ACM committee releases study on statewide voter registration databases

The U.S. Public Policy Committee of the Association for Computing Machinery (ACM) released a sixty-page report recently, “Statewide Databases of Registered Voters: Study of Accuracy, Privacy, Usability, Security, and Reliability Issues.” This report essentially breaks down the issue of statewide voter registration databases by five criteria: accuracy, privacy, usability, security and reliability. The report provides many recommendations and discussion of issues associated with each of the five issues, echoing recommendations that the Caltech/MIT Voting Technology Project made in July 2001 about voter registration systems.

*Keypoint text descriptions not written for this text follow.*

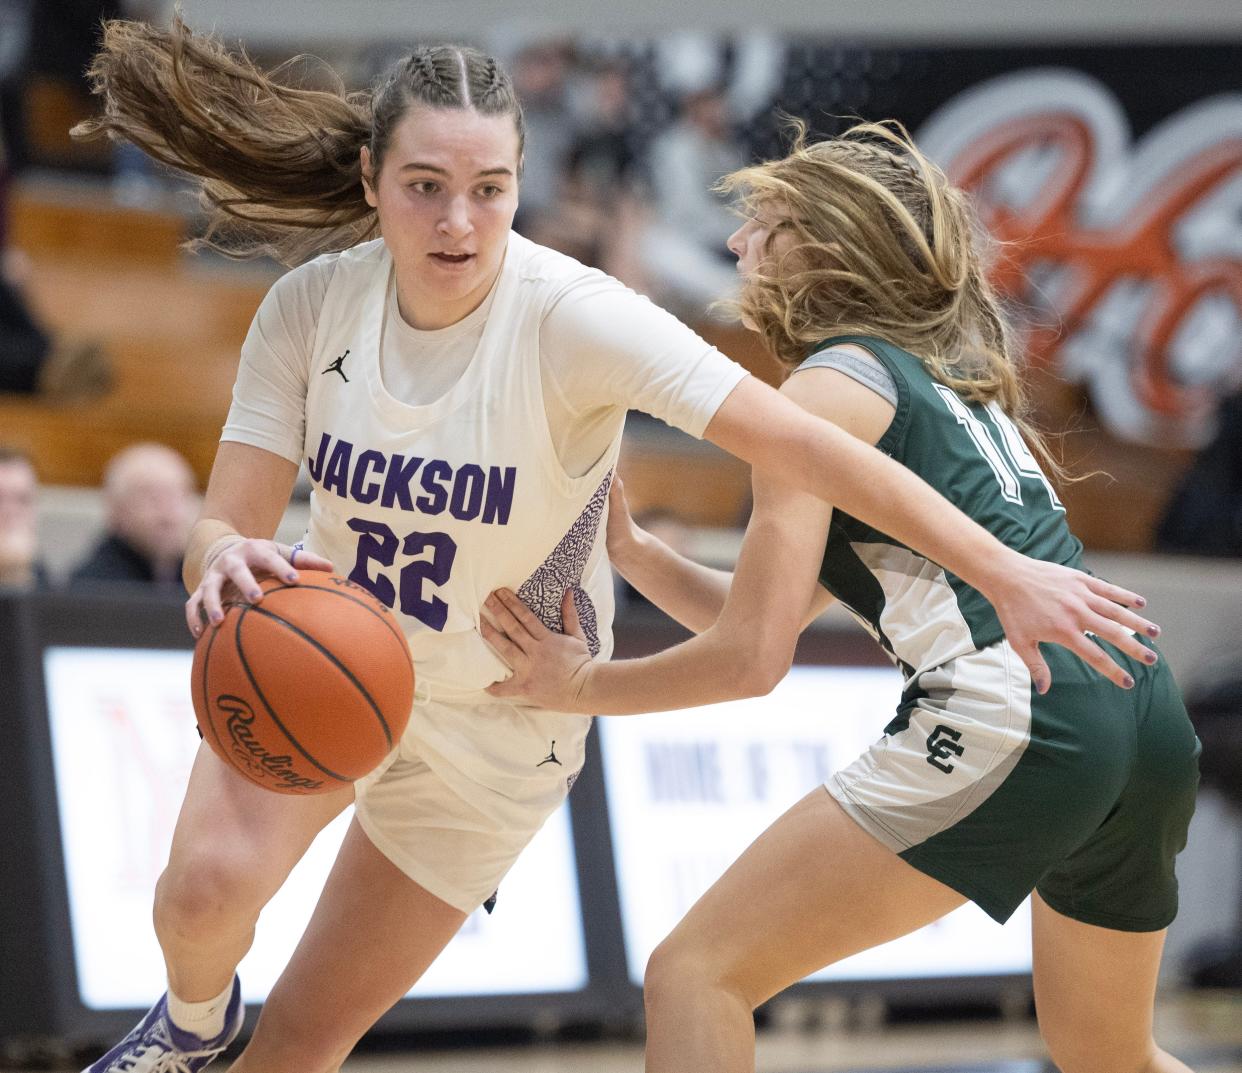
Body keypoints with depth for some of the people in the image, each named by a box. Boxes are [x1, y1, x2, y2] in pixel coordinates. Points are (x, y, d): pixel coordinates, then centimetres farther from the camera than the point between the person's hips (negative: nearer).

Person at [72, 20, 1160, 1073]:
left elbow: (799, 439, -33)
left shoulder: (570, 316, -27)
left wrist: (1005, 573, -40)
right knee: (210, 884, -27)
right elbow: (225, 524, -15)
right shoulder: (312, 305, -16)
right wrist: (226, 564, -42)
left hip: (497, 723, -2)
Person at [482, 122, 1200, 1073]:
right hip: (1149, 724, 9)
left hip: (1011, 727, -9)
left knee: (695, 974, -6)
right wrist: (627, 548, 16)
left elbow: (751, 658, -4)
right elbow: (771, 616, 28)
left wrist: (580, 687, 10)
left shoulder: (827, 388, 1)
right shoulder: (943, 380, 27)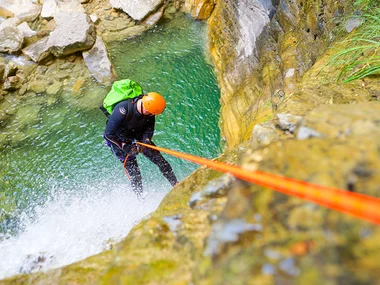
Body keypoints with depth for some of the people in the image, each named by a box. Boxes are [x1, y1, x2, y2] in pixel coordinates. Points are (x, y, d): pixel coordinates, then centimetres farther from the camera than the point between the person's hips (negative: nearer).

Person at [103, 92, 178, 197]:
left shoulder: (149, 107, -21)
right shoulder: (122, 110, -35)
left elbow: (149, 129, -7)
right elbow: (108, 134, -27)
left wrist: (146, 139, -25)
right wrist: (125, 146, -27)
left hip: (138, 138, 4)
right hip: (119, 140, -4)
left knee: (160, 159, -2)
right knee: (133, 171, -11)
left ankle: (176, 185, 11)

Having others help focus attention on statewide voter registration databases is a great, as readers of Election Updates know I’ve been concerned about the lack of testing and certification of these databases for a long time (having discussed these concerns again most recently at the AEI-Brookings event, see my slides, I also talked about testing and certification of voter registration databases at the “Voting System Testing Summit” in November 2005). Also, in October 2005 I wrote for the NIST conference on voting system threats about security risks associated with statewide voter registration systems.

One issue this ACM report seems to not have mentioned (I haven’t found mention of it yet after my first quick read of the report) is the important issue of interoperability, which was called for in the recent Carter-Baker commission report, is something many states are now discussing, and which Thad and I have recently written about in our study, “The Next Big Election Challenge.”